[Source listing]
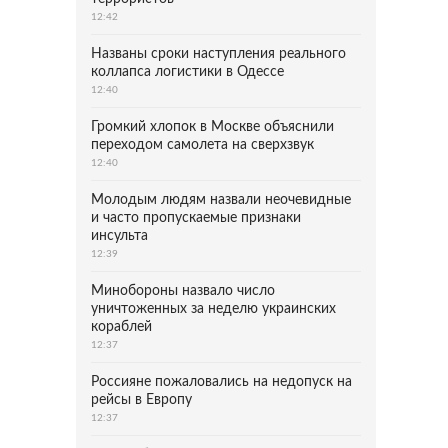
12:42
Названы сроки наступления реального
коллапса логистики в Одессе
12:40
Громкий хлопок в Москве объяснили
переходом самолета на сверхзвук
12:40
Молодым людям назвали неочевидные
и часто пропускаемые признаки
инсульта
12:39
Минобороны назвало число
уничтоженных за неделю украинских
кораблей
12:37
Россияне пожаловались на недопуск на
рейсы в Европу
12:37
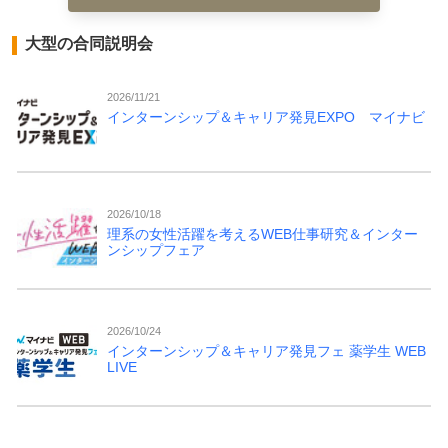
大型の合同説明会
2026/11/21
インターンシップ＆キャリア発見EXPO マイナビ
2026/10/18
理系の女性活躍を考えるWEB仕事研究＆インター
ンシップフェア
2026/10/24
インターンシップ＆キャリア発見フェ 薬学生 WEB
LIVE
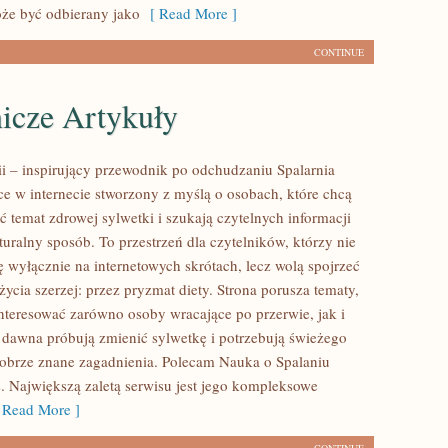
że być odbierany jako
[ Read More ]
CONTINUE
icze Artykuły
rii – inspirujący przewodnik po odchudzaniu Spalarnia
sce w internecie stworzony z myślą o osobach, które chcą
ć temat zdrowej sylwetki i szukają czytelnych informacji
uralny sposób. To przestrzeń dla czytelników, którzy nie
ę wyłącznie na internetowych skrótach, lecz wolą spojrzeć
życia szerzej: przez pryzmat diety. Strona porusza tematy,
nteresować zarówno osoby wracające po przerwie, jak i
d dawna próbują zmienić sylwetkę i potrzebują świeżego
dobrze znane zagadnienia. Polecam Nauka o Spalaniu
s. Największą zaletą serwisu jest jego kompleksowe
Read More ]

==

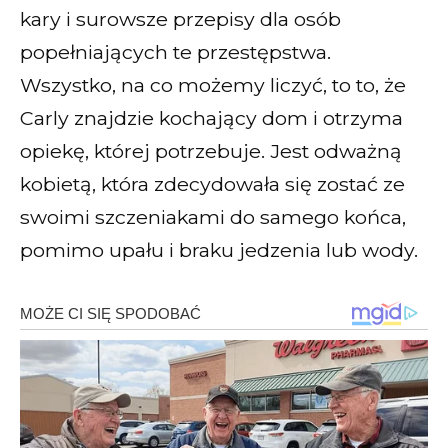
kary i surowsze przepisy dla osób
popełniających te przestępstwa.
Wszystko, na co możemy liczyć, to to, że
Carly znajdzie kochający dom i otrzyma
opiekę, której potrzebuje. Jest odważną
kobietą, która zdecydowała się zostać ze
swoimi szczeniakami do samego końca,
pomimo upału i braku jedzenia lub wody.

Instructions to follow – From the listing, reproduce verbatim the lines beginning with the one containing "kary i surowsze przepisy dla osób" and ending with the one containing "pomimo upału i braku jedzenia lub wody.", both included.

Answer to this exercise –
kary i surowsze przepisy dla osób
popełniających te przestępstwa.
Wszystko, na co możemy liczyć, to to, że
Carly znajdzie kochający dom i otrzyma
opiekę, której potrzebuje. Jest odważną
kobietą, która zdecydowała się zostać ze
swoimi szczeniakami do samego końca,
pomimo upału i braku jedzenia lub wody.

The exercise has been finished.